With nothing left out, give the data back exactly.

» **COLLECTED DATA**:
• • • • •

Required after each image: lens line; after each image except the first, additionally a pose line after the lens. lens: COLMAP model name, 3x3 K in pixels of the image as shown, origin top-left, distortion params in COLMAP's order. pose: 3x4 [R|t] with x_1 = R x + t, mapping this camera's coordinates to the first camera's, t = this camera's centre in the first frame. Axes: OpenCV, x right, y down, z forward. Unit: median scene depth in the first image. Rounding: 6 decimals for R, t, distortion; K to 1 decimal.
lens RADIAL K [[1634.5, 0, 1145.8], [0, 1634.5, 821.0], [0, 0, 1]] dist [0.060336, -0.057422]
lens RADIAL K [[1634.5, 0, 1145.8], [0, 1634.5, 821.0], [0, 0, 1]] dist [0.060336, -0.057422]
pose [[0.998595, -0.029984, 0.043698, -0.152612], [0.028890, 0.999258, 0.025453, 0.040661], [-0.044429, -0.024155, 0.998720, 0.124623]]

• • • • •

» **RESPONSE**:
Required after each image: lens line; after each image except the first, additionally a pose line after the lens. lens: COLMAP model name, 3x3 K in pixels of the image as shown, origin top-left, distortion params in COLMAP's order. pose: 3x4 [R|t] with x_1 = R x + t, mapping this camera's coordinates to the first camera's, t = this camera's centre in the first frame. Axes: OpenCV, x right, y down, z forward. Unit: median scene depth in the first image. Rounding: 6 decimals for R, t, distortion; K to 1 decimal.
lens RADIAL K [[1634.5, 0, 1145.8], [0, 1634.5, 821.0], [0, 0, 1]] dist [0.060336, -0.057422]
lens RADIAL K [[1634.5, 0, 1145.8], [0, 1634.5, 821.0], [0, 0, 1]] dist [0.060336, -0.057422]
pose [[0.998595, -0.029984, 0.043698, -0.152612], [0.028890, 0.999258, 0.025453, 0.040661], [-0.044429, -0.024155, 0.998720, 0.124623]]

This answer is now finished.